India’s Growth in the Context of Other Forecasts
The ADB’s revision follows similar moves by other major forecasters in recent weeks. India’s actual GDP growth for FY26 (2025-26) came in at 7.7%, according to the provisional estimates released by the Ministry of Statistics and Programme Implementation in June 2026, providing a strong base. However, the headwinds from the energy crisis have forced multiple agencies to lower their near-term projections.
| Institution | FY27 GDP Forecast | FY27 Inflation Forecast | Date of Revision |
|---|---|---|---|
| ADB | 6.6% | 5.2% | July 2026 |
| RBI | 6.6% | 5.1% | June 2026 |
| IMF | 6.4% | Not specified for FY27 | July 2026 |
| World Bank | 6.6% | 4.9% | April 2026 |
The Reserve Bank of India (RBI) was among the first to revise its projections, lowering its FY27 GDP growth forecast to 6.6% from 6.9% in its June 2026 monetary policy review, while raising inflation to 5.1%. The International Monetary Fund (IMF) projected a slightly lower growth of 6.4% for FY27 in its July 2026 World Economic Outlook update, though it retained India’s status as the world’s fastest growing major economy. The World Bank had earlier projected India’s FY27 growth at 6.6% in its April 2026 India Development Update.
Despite the downgrades, India remains the fastest growing major economy globally, significantly ahead of China’s projected growth of around 4.6% for 2026. This relative outperformance is supported by strong domestic demand, a robust services sector, and sustained public investment in infrastructure.
What Supports India’s Medium-Term Outlook
The ADB maintained its FY28 growth forecast at 7.3%, signalling confidence in India’s medium-term growth story. Several factors underpin this optimism:
Improved global conditions: The ADB expects a gradual normalisation of energy markets and global supply chains by FY28, which would ease the external pressures that have weighed on the economy.
Trade agreements: India has signed trade agreements with key partners including the European Union, the United States, and New Zealand in recent months. These pacts are expected to boost export competitiveness and help diversify India’s trade beyond traditional markets.
Public capital expenditure: The government’s sustained focus on infrastructure spending through increased capital outlay is expected to continue crowding in private investment and supporting manufacturing growth.
Domestic demand: Strong rural demand, rising real incomes (supported by expectations of government salary revisions), and robust services exports are expected to drive consumption and investment.
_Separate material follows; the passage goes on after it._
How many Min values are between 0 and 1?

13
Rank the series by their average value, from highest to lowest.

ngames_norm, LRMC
Policy measures: The government’s interventions, including fuel tax cuts, targeted credit support schemes, and measures to attract foreign direct investment, provide a cushion against external headwinds.
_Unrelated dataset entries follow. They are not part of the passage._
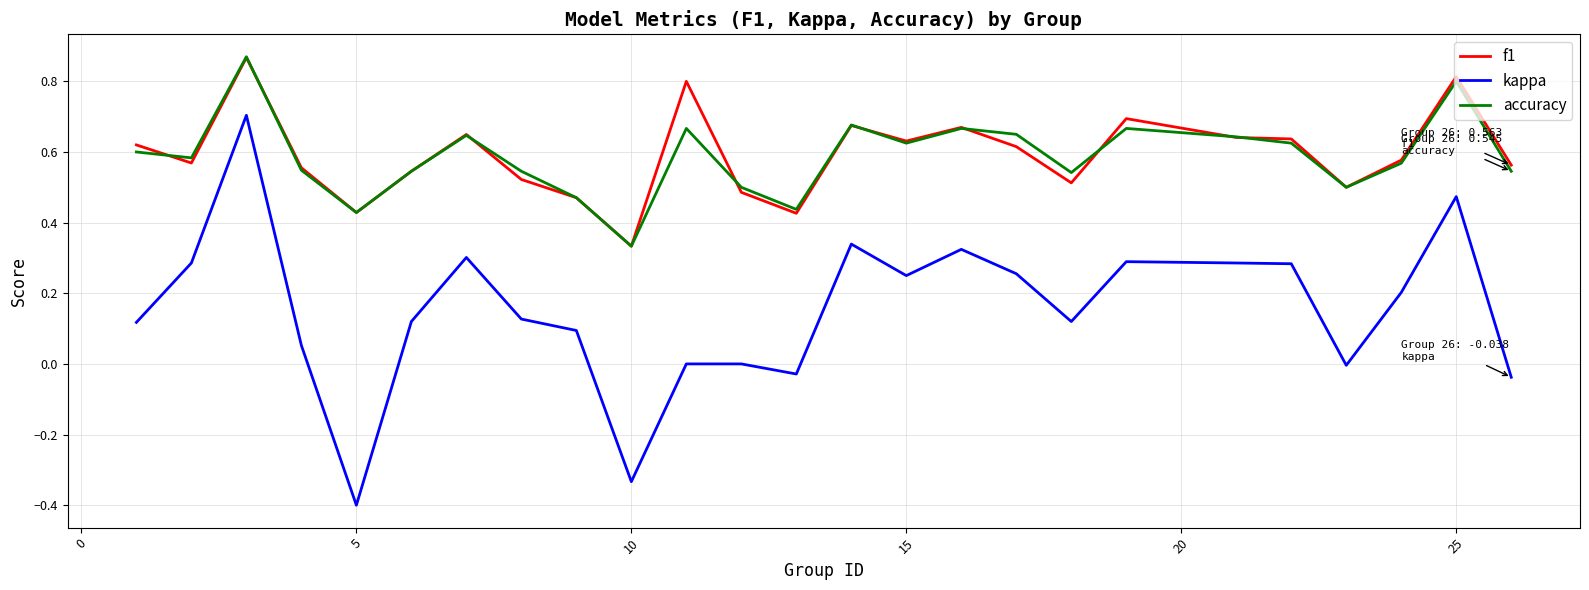

True or false: accuracy and kappa cross at least once.

False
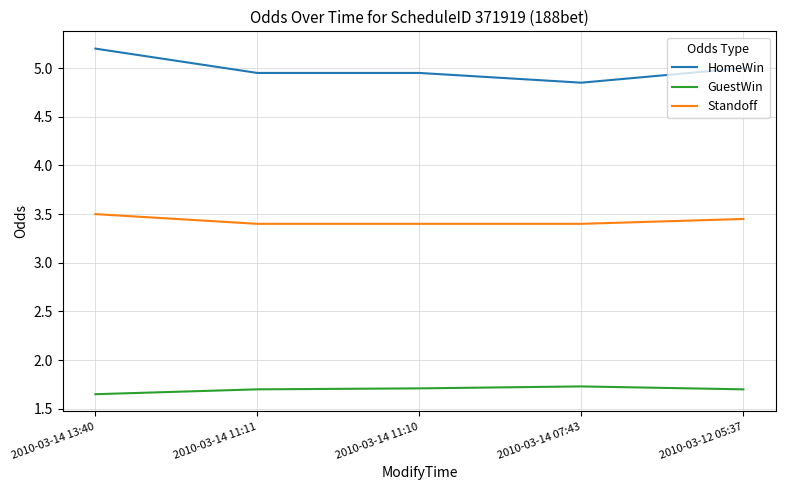

True or false: GuestWin and HomeWin intersect in this chart.

False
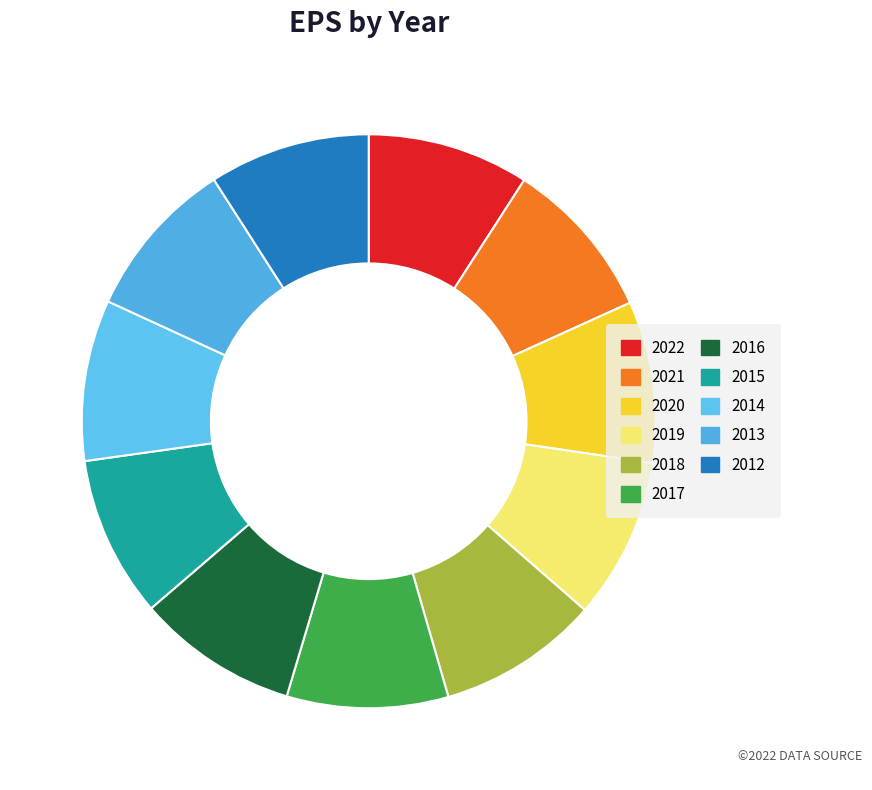

Rank the categories by value from highest to lowest.

2022, 2021, 2020, 2019, 2018, 2017, 2016, 2015, 2014, 2013, 2012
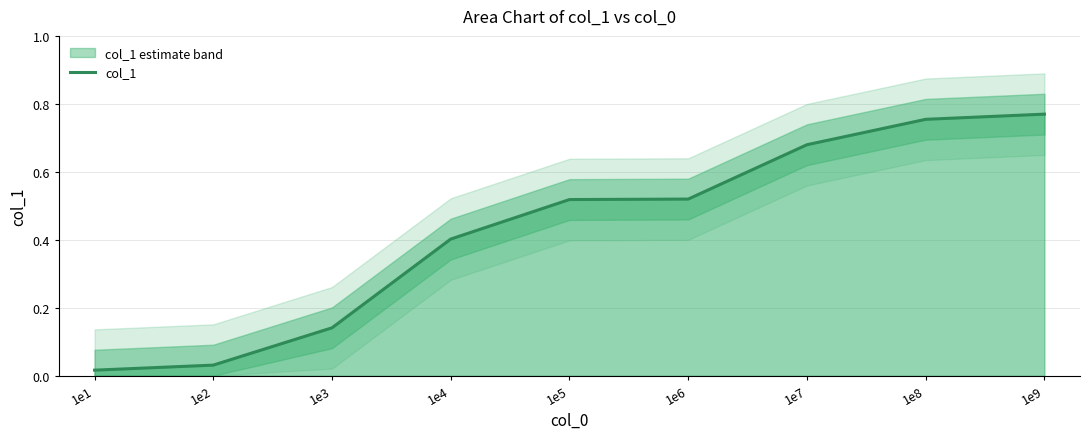

Rank the categories by value from highest to lowest.

1e9, 1e8, 1e7, 1e6, 1e5, 1e4, 1e3, 1e2, 1e1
However, the ADB also noted that risks to the outlook remain tilted to the downside. A re-escalation of the Middle East conflict, prolonged supply chain disruptions, additional tariff measures, and weather-related shocks such as El Nino could worsen the growth and inflation trajectory.
Key Takeaways
- The Asian Development Bank (ADB) lowered India’s FY27 GDP growth forecast to 6.6% from 6.9% in its ADO July 2026, while maintaining the FY28 projection at 7.3%.
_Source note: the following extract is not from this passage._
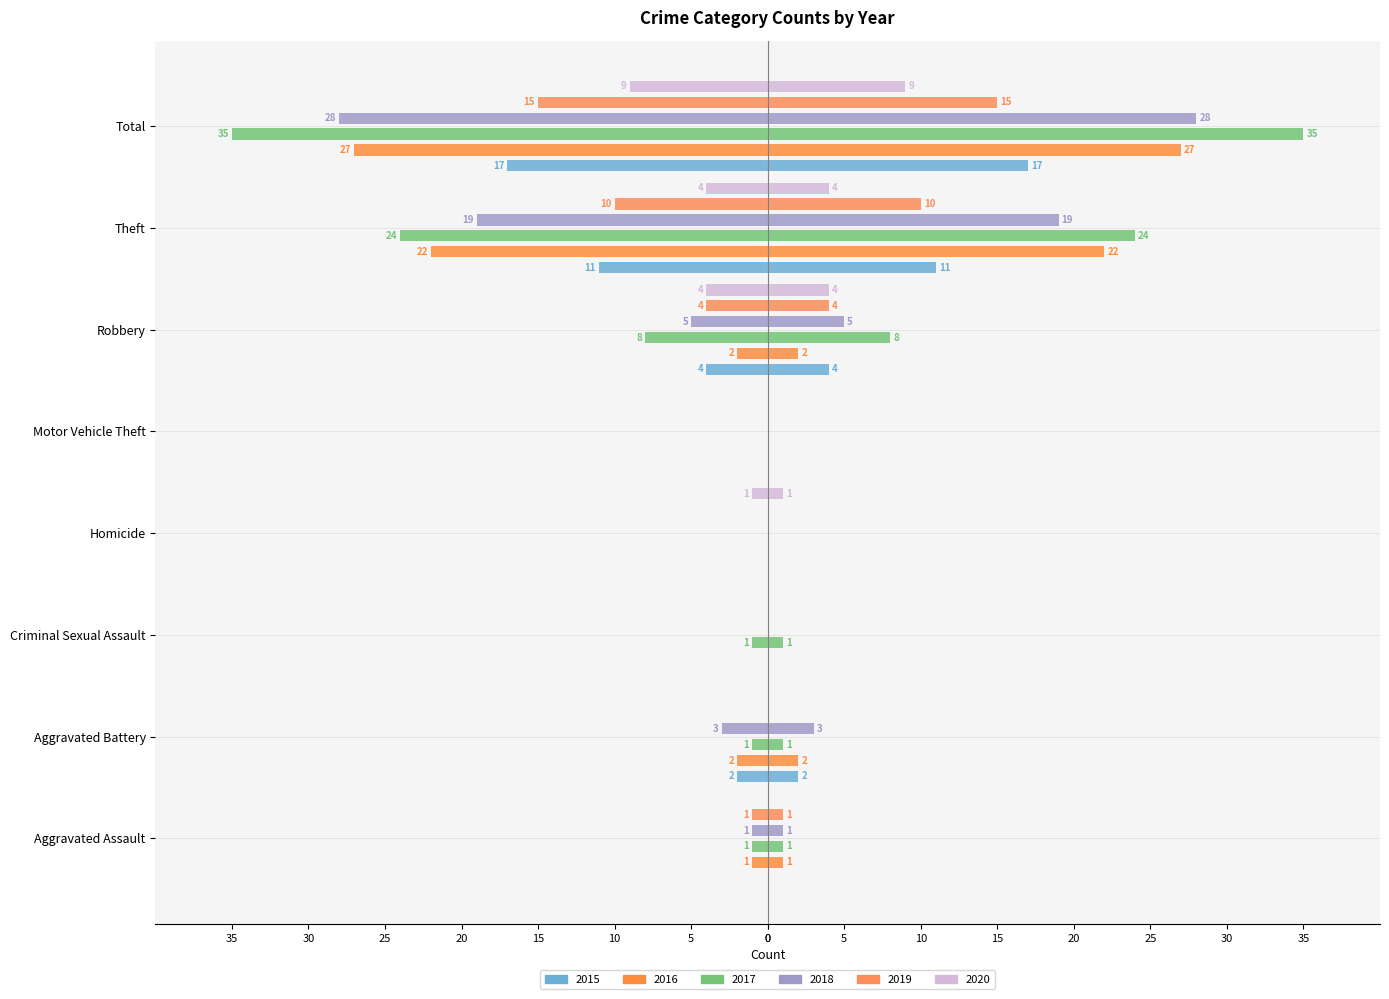

What is the difference between the second highest and second lowest values in the 2020 series?

4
- The revision was driven by elevated energy prices from the Middle East conflict, which are squeezing real incomes and dampening private consumption.
- India’s FY27 inflation forecast was raised sharply to 5.2% from 4.5%, reflecting higher oil prices, a weaker rupee, and food price pressures.
- The ADB, headquartered in Manila, Philippines, was established in 1966 and is currently headed by President Masato Kanda.
- India remains the fastest growing major economy, with the ADB’s 6.6% forecast aligning closely with the RBI’s projection and exceeding the IMF’s estimate of 6.4% for FY27.
- South Asia’s 2026 growth forecast was trimmed by 0.3 percentage points to 6.0%, largely reflecting the revision to India’s outlook.